| Textauszug |
※ ※ ※

"Auf dich wartet ein guter Sommer" lässt die Österreich Werbung Eingeborene und Deutsche heuer wissen. Digital, übers Radio und im Patschenkino per regierungsfinanzierter, 40 Millionen Euro teurer Kampagne für den Urlaub von Deutschen und Österreichern in Österreich.

Eine wichtige Information zur rechten Zeit, ist man sofort geneigt, beizupflichten. Sonst hätten zumindest die Österreicher am Ende noch gemeint, es dräue ein Sommer der mauen Möglichkeiten. Im Gegensatz zu den mit vielen Reisefreiheiten ausgestatteten Deutschen bleiben nämlich die Österreicher eher im undurchdringlichen Paragrafendschungel aus Reisewarnungen fürs Ausland im Inland stecken, als dass sie nur nach Lignano zum Baden führen. Aber schauen wir uns doch zunächst einmal die stringente Bildsprache dieser Kampagne an, ehe wir über mangelnde Artenvielfalt unter den "behördlich erwünschten Reisezielen" granteln.

※ ※ ※

| Ausgelesene Daten |
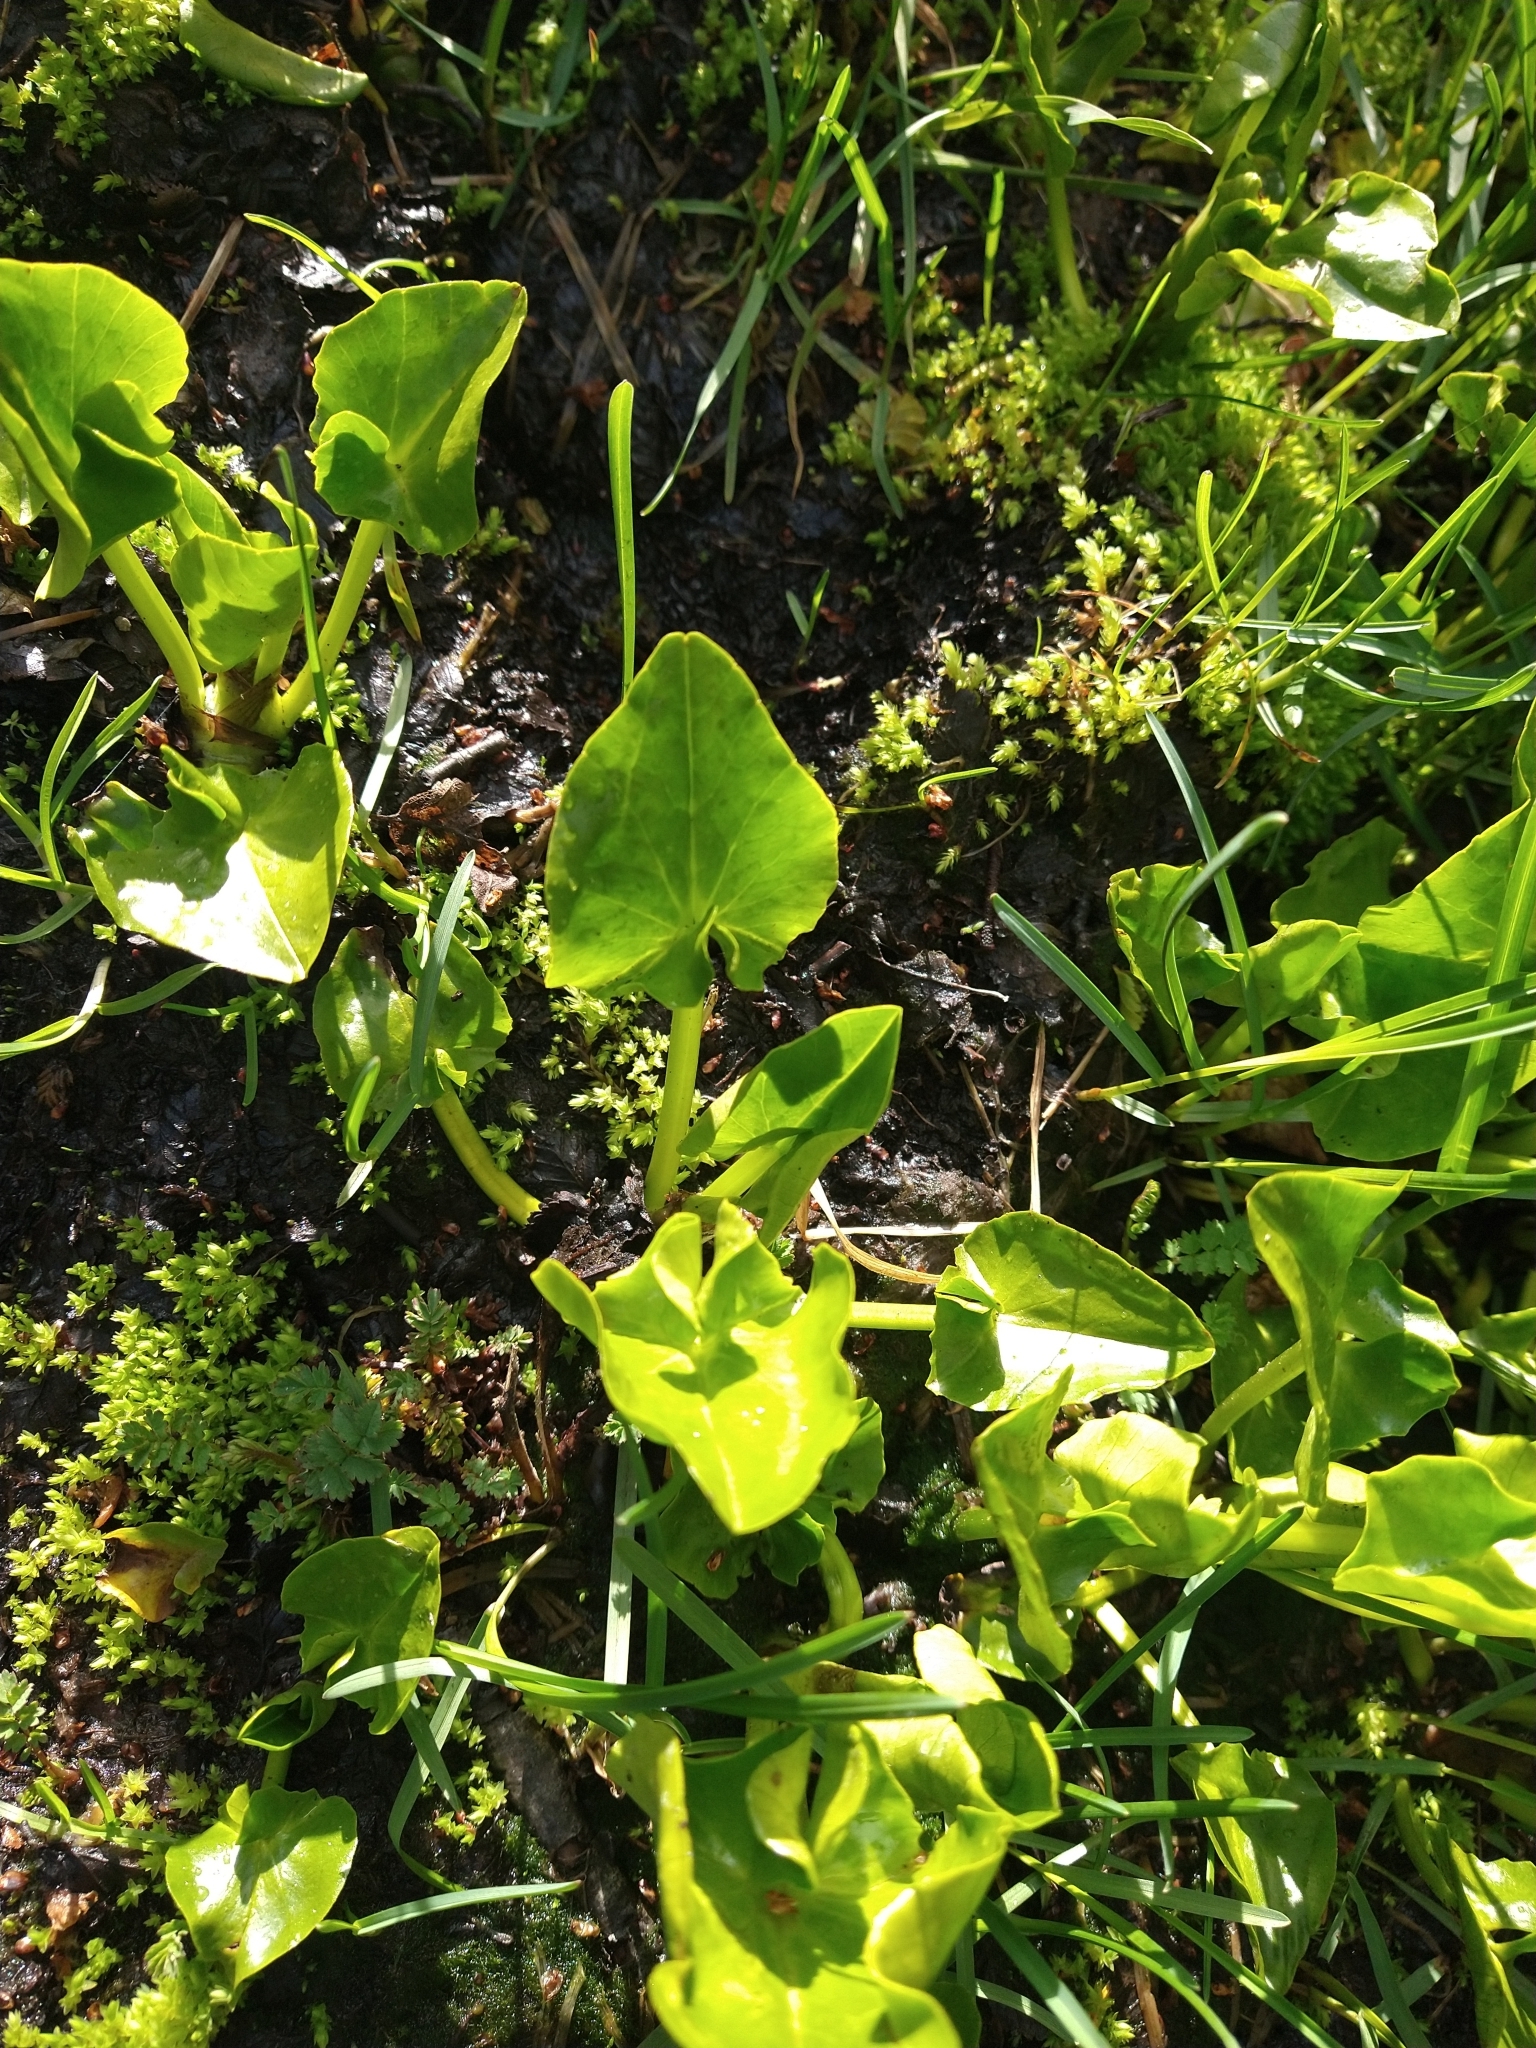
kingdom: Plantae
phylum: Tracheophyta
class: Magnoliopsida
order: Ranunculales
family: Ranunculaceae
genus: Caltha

※ ※ ※

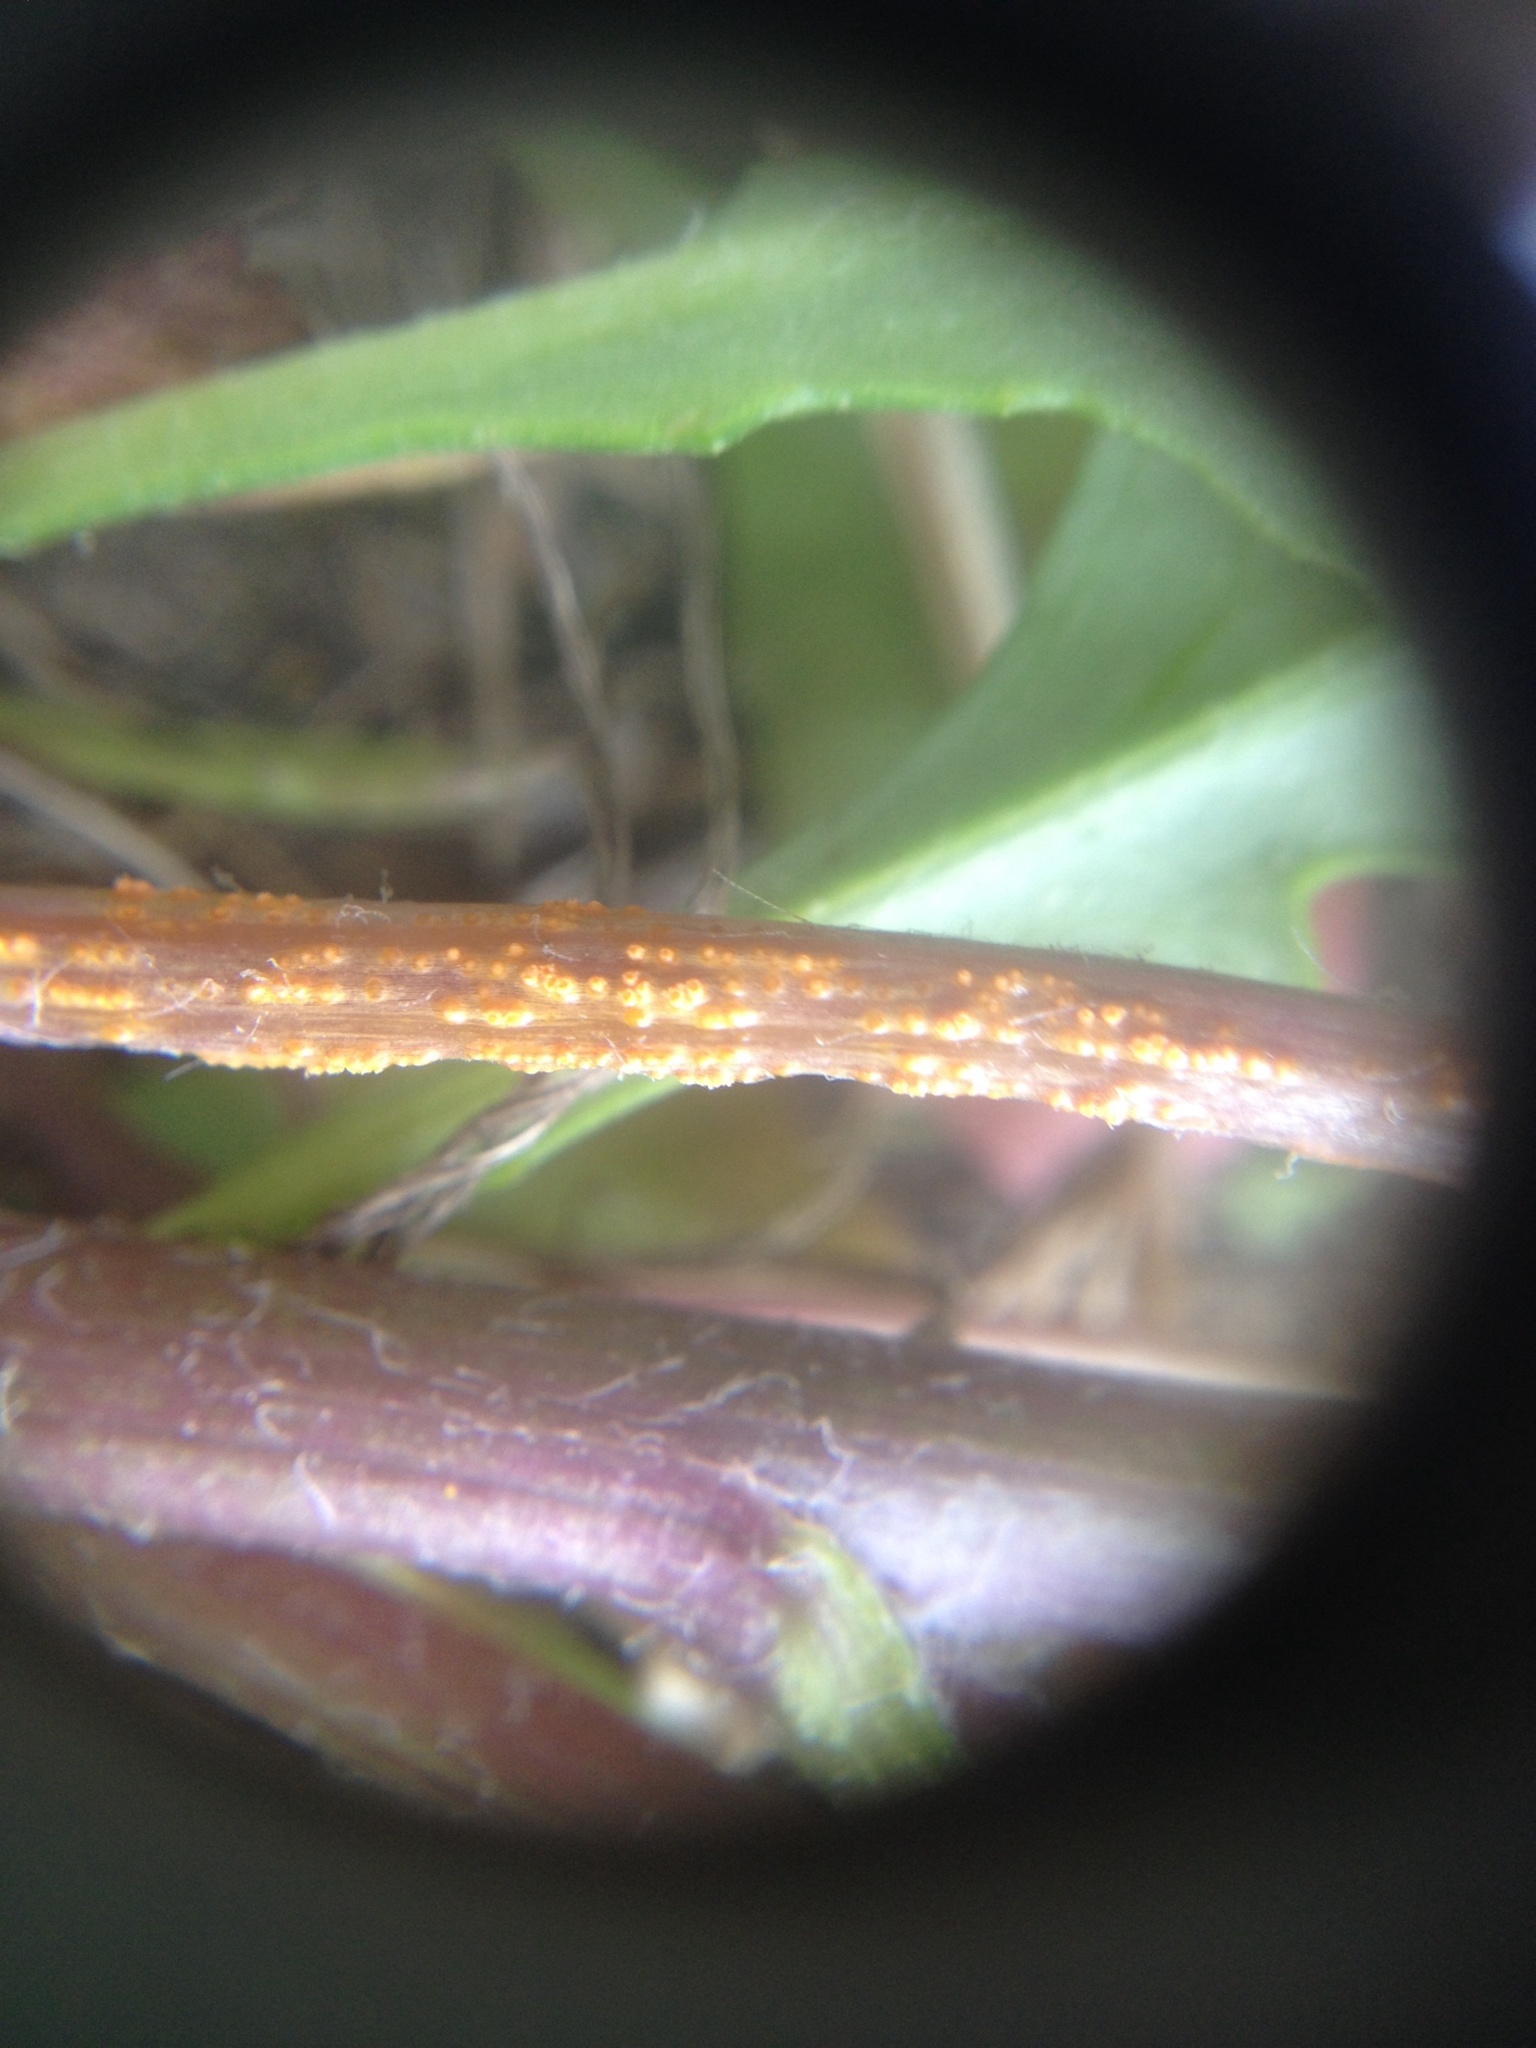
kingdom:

※ ※ ※

| Worum es geht |
Schreiben Sie den Textauszug über die Sommerkampagne der Österreich Werbung vollständig und wortgetreu ab.

| Die Antwort |
"Auf dich wartet ein guter Sommer" lässt die Österreich Werbung Eingeborene und Deutsche heuer wissen. Digital, übers Radio und im Patschenkino per regierungsfinanzierter, 40 Millionen Euro teurer Kampagne für den Urlaub von Deutschen und Österreichern in Österreich.

Eine wichtige Information zur rechten Zeit, ist man sofort geneigt, beizupflichten. Sonst hätten zumindest die Österreicher am Ende noch gemeint, es dräue ein Sommer der mauen Möglichkeiten. Im Gegensatz zu den mit vielen Reisefreiheiten ausgestatteten Deutschen bleiben nämlich die Österreicher eher im undurchdringlichen Paragrafendschungel aus Reisewarnungen fürs Ausland im Inland stecken, als dass sie nur nach Lignano zum Baden führen. Aber schauen wir uns doch zunächst einmal die stringente Bildsprache dieser Kampagne an, ehe wir über mangelnde Artenvielfalt unter den "behördlich erwünschten Reisezielen" granteln.